Would this “green” advertising appeal to you and affect your perception of a company’s product, knowing the economic, environmental and safety impact this advertising choice would make?

Would you like to see more carbon negative advertising?

About the author:  Crystal Arvigo is a Sustainable Management MBA student at Presidio Graduate School in San Francisco.  She works for ATDynamics, the leading supplier of tractor-trailer rear drag aerodynamic technology and is passionate about questioning the way things are done to uncover smarter solutions that are beneficial to the environment and society.

4 responses

  1. Love this idea! Only problem is that often the owners of the trucks want to advertise their own companies … ie, WalMart trucks say “Wal Mart” on the side. I wonder if anyone’s done the math to see if these trucks would be seen by as many viewers as, say, a city bus which has a similar advertising model.

  2. Well it all depends how you look at advertising, rather than just the means to deliver it. 

    You could just a well say that this is will be extra advertising, so it’s attempting to sell yet more units of “stuff”, increasing existing environmental problems. The products would have to be fully sustainable products for this to have real benefit, right?

    You have to think about what advertising actually does and address that. It would be laughable to have an oil company advertise with carbon neutral advertising, for instance. 

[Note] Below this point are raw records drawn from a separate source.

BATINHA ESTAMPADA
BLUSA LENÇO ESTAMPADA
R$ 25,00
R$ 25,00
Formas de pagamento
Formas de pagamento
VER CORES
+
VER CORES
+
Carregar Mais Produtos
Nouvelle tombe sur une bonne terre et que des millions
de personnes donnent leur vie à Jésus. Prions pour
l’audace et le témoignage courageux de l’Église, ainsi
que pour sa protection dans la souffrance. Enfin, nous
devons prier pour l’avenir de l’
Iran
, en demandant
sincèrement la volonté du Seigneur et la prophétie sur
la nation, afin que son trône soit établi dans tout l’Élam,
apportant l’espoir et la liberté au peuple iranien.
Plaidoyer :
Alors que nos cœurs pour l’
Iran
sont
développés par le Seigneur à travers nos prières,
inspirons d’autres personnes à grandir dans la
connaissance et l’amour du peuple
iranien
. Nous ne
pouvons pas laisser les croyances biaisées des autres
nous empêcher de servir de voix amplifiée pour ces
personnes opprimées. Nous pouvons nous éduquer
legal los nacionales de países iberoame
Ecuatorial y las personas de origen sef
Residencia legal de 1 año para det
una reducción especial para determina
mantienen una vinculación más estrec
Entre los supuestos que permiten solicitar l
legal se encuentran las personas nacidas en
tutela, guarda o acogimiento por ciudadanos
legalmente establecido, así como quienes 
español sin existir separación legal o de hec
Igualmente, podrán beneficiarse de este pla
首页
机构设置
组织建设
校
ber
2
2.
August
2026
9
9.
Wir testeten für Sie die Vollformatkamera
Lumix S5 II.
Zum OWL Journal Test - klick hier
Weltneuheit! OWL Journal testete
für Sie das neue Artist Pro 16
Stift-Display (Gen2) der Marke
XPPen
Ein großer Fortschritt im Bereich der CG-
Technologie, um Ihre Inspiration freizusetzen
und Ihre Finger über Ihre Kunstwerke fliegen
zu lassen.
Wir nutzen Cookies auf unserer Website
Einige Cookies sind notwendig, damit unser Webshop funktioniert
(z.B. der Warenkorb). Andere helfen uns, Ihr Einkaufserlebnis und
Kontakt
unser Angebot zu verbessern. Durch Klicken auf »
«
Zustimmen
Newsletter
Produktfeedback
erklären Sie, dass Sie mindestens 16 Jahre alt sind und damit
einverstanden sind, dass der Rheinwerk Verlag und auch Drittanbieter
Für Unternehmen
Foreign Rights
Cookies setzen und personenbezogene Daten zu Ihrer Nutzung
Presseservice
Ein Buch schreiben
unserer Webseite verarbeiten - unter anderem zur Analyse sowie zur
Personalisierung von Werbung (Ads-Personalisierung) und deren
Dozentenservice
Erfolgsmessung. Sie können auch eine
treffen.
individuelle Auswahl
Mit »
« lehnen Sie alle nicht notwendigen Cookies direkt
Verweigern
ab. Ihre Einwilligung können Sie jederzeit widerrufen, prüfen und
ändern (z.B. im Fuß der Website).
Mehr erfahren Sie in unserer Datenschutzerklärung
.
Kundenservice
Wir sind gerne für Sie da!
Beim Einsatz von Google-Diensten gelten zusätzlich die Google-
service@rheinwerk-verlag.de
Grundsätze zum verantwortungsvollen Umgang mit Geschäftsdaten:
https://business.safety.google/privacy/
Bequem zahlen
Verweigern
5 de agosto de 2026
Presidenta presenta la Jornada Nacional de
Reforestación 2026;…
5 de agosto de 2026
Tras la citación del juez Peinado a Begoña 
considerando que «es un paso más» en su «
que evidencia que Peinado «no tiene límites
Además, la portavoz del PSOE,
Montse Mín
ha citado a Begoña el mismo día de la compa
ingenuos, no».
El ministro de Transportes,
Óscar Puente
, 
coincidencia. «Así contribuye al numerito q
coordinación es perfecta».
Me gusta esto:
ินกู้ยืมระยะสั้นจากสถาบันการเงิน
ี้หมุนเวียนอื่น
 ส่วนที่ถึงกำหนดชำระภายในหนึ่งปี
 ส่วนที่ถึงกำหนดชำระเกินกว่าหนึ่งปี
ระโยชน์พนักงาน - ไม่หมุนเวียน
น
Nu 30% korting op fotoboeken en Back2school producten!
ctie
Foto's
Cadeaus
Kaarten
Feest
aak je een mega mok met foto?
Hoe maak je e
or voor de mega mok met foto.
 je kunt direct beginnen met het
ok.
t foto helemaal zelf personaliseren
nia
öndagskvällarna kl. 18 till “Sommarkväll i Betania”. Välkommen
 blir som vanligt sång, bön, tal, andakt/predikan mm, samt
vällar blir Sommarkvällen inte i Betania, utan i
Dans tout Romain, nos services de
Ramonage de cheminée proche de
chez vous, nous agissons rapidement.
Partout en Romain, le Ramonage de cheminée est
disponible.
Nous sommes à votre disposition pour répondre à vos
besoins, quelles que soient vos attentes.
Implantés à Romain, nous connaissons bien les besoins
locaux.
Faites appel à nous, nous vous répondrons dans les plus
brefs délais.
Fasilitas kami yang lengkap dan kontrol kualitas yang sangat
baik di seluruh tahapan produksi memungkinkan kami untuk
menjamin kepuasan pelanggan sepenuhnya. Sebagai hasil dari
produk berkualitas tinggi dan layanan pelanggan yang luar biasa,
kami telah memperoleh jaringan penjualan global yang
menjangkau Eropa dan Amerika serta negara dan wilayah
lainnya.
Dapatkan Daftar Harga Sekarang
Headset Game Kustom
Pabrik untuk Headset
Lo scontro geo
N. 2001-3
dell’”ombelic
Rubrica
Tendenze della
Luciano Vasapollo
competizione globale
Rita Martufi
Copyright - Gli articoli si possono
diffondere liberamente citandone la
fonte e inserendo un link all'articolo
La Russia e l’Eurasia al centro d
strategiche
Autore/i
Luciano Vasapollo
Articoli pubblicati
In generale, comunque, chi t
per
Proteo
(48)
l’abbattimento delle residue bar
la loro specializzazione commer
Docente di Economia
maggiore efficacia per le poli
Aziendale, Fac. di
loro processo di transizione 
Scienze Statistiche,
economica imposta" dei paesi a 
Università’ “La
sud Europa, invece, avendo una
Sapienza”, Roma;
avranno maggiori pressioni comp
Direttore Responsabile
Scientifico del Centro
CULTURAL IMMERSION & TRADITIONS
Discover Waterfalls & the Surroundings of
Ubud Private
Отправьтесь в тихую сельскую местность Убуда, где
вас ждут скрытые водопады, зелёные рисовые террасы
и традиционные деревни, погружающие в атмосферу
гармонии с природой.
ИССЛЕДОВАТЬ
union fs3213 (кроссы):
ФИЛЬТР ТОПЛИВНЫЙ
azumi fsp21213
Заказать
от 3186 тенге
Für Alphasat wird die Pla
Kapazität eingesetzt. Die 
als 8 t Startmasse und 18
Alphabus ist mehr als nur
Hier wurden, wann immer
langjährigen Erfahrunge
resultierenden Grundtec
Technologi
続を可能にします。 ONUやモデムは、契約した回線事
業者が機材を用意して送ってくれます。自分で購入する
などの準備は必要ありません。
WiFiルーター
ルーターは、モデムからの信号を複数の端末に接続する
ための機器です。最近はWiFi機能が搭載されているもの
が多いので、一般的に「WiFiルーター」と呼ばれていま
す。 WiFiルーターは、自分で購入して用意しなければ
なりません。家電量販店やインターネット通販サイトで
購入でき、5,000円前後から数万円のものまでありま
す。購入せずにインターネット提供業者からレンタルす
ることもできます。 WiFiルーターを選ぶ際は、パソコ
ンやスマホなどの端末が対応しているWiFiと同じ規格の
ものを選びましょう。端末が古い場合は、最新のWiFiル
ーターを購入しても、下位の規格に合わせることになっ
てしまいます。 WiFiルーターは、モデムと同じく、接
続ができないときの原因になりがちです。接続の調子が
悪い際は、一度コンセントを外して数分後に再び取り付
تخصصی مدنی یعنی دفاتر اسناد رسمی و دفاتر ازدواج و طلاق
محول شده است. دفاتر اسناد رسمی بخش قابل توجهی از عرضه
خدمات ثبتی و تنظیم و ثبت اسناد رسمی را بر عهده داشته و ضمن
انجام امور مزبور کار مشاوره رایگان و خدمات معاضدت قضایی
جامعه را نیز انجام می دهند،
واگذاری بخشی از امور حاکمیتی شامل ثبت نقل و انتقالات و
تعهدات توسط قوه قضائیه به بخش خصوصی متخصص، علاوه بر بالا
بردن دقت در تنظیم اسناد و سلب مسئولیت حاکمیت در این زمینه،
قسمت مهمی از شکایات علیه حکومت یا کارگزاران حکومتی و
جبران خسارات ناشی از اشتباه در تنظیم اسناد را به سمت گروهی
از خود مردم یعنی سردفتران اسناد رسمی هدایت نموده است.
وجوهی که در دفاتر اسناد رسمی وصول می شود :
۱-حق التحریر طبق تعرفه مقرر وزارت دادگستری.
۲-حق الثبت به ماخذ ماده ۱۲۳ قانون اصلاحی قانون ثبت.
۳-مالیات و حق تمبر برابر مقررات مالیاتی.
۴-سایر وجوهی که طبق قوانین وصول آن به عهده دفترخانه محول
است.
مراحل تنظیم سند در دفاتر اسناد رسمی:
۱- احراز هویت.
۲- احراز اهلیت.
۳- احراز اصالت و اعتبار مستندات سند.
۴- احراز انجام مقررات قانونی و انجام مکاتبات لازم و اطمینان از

  3. Unless the purpose of this desperate advertiser was to “clean up” their image and increase “public opinion” was the objective, we don’t think green product makers would ever consider this. It would be hard for the advertiser to make a serious, credible commitment unless it was an automaker, or a major retailer like Walmart.

    Now for the little guys, there are a lot more options for “carbon negative” advertising. We’re working with some clients to place ads on parked bikes. And no not those stupid annoying pedicab bikes, but with real bike-to-workers who want to support ethical, local, green companies without having to buy something. It’s our little crowd advertising experiment to introduce new products to market and introduce great creative back onto the scene. 

  4. I like this idea… I’ve got several tractor trailers and would love to get my hands on some aerodynamic equipment – but it would be great to get it for free or make it less expensive. I’ve been eyeing that trailertail device…looks like the best solution for rear drag aerodynamics.

    I’ve used advertisements on my trailers before, but if there was a way to have the Ads generate revenue while saving fuel – seems like a win for everyone. Advertisers are given a new ‘greener’ way, truckers are burning less fuel and the general public is breathing cleaner air…and ultimately the USA becomes less dependent on foreign oil, etc. Trailers are going to be driving around delivering your products on a daily basis so if there is a way to make it more fuel efficient / affordable, it’s a no-brainer.  
    What grinds my gears is when I see those trucks driving around pulling an ad and NO CARGO!  Why not let the advertising industry which has tons of money to burn on Ads, help the low-margin trucking industry subsidize the cost of aerodynamics, thereby burning less fuel through aerodynamic ads?  Advertisers are going to advertise whether you like it or not… Why not help save our natural resources at the same time.
       I’m looking forward to retrofiting my fleet with this and passing the news on to fellow truckers!